Nursing Home Legislative Budget Cuts

Spring is usually a time for renewal and rebirth, but not so in the state legislature. In a heated session, Illinois lawmakers passed a $1.6 billion cut on the states Medicaid. Instead of renewing their commitment from 2010 to reform nursing homes in Chicago and throughout the state and increase the care dispensed to residents, they passed legislation that will reduce staff and possibly even close some of the existing facilities in Chicago and throughout Illinois.

Cuts to nursing homes

Medicaid will be cutting funding across the board for nursing homes, with a graduated system based on the type of care the facilities provide.
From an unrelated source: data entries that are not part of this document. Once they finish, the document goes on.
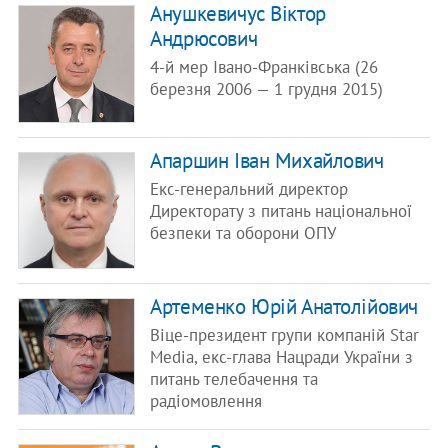
Анушкевичус Віктор
Андрюсович
4-й мер Івано-Франківська (26
березня 2006 — 1 грудня 2015)
Апаршин Іван Михайлович
Екс-генеральний директор
Директорату з питань національної
безпеки та оборони ОПУ
Артеменко Юрій Анатолійович
Віце-президент групи компаній Star
Media, екс-глава Нацради України з
питань телебачення та
радіомовлення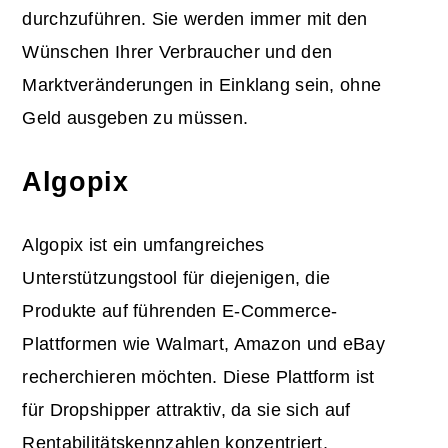
durchzuführen. Sie werden immer mit den
Wünschen Ihrer Verbraucher und den
Marktveränderungen in Einklang sein, ohne
Geld ausgeben zu müssen.
Algopix
Algopix ist ein umfangreiches
Unterstützungstool für diejenigen, die
Produkte auf führenden E-Commerce-
Plattformen wie Walmart, Amazon und eBay
recherchieren möchten. Diese Plattform ist
für Dropshipper attraktiv, da sie sich auf
Rentabilitätskennzahlen konzentriert,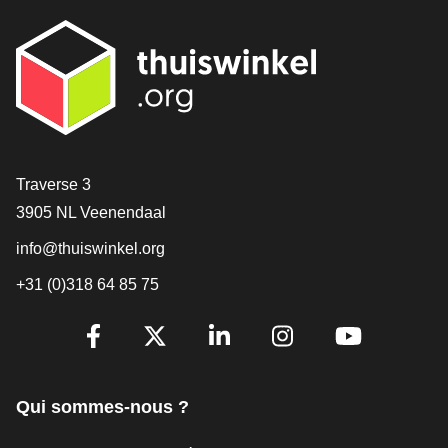
[_General:Contact]
Traverse 3
3905 NL Veenendaal
info@thuiswinkel.org
+31 (0)318 64 85 75
[_General:SocialMediaTitle]
Facebook
X
LinkedIn
Instagram
YouTube
Qui sommes-nous ?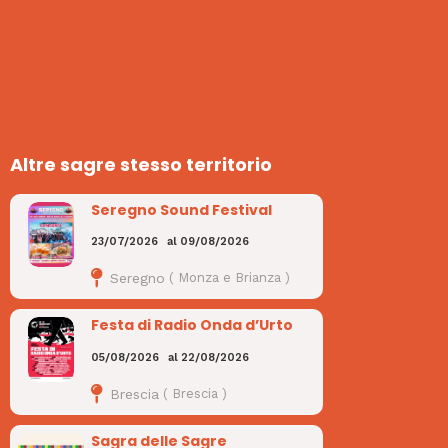
Altre sagre stesso territorio
Seregno Sound Festival
23/07/2026
al
09/08/2026
Seregno
(
Monza e Brianza
)
Festa di Radio Onda d’Urto
05/08/2026
al
22/08/2026
Brescia
(
Brescia
)
Sagra delle Sagre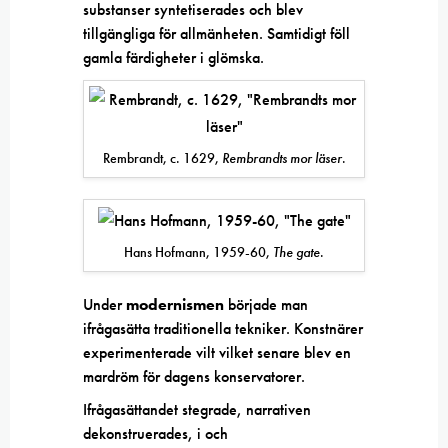
substanser syntetiserades och blev
tillgängliga för allmänheten. Samtidigt föll
gamla färdigheter i glömska.
Rembrandt, c. 1629,
Rembrandts mor läser
.
Hans Hofmann, 1959-60,
The gate
.
Under
modernismen
började man
ifrågasätta traditionella tekniker. Konstnärer
experimenterade vilt vilket senare blev en
mardröm för dagens konservatorer.
Ifrågasättandet stegrade, narrativen
dekonstruerades, i och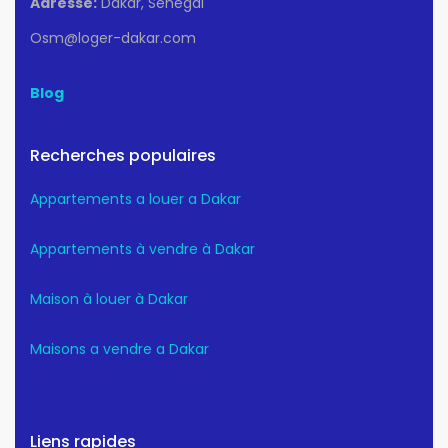
Adresse:
Dakar, Sénégal
Osm@loger-dakar.com
Blog
Recherches populaires
Appartements a louer a Dakar
Appartements à vendre à Dakar
Maison à louer à Dakar
Maisons a vendre a Dakar
Liens rapides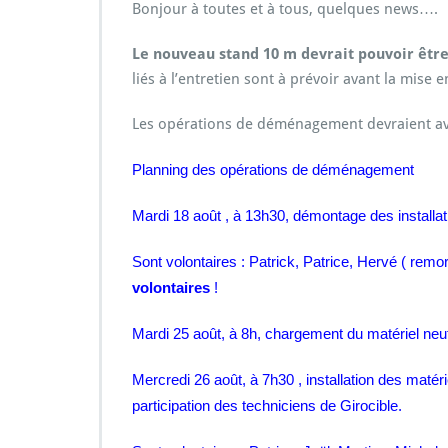
Bonjour à toutes et à tous, quelques news….
o
a
t
t
n
i
t
a
Le nouveau stand 10 m devrait pouvoir êtr
r
e
i
liés à l’entretien sont à prévoir avant la mise e
e
s
r
s
e
Les opérations de déménagement devraient avoi
e
t
Planning des opérations de déménagement
s
a
Mardi 18 août , à 13h30, démontage des installa
l
l
Sont volontaires : Patrick, Patrice, Hervé ( remo
e
volontaires
!
d
u
Mardi 25 août, à 8h, chargement du matériel neu
c
o
Mercredi 26 août, à 7h30 , installation des matéri
m
participation des techniciens de Girocible.
p
r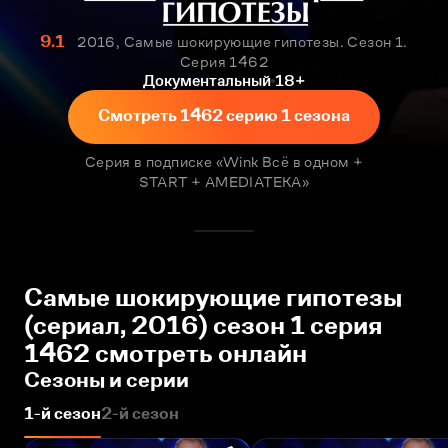
9.1
2016, Самые шокирующие гипотезы. Сезон 1.
Серия 1462
Документальный
18+
Смотреть 1462 серию 1 сезона
Серия в подписке «Wink Всё в одном +
START + AMEDIATEKA»
Самые шокирующие гипотезы
(сериал, 2016) сезон 1 серия
1462 смотреть онлайн
Сезоны и серии
1-й сезон
2-й сезон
The highest cuts, 10%, will be for homes that provide care to higher functioning patients, 2.7% will be for homes providing mental disease treatment and 1% for the homes providing “high-need” care. How these cuts will actually play out in homes that provide a wide variety of care is yet to be determined.

The idea behind these cuts is to reduce the number of patients that are, according to Medicare and the state legislature, unnecessarily placed in nursing homes. Higher functioning patients and homes that have a majority of these patients are the ones who will see the most cuts. Illinois is using Medicaid’s resource utilization group (RUGs) method to determine which facilities fit into these categories.

The concern is how this will affect the patients as they are categorized and sorted into groups by the RUGs. The system does not take into account individuals who may seem higher functioning but are still unable to live on their own and need the stability of a home. The method is very complex and there are bound to be many elderly that are in need that end up suffering due to these cuts.

Even cuts at the 1% level will be sure to affect the facilities and patients. With advocates fighting tooth and nail to increase staff and patient care within nursing homes, any cuts will hamper these efforts. If nursing home owners are asked to give up profit or care, which do you think they will choose?

With these cuts on the horizon, Chicago and the rest of Illinois’ nursing homes are in for some changes over the next year. Unfortunately, for the patients, this is doubtful to be anything positive. In a system already struggling with abuse and neglect, these cuts could not have come at a worse time.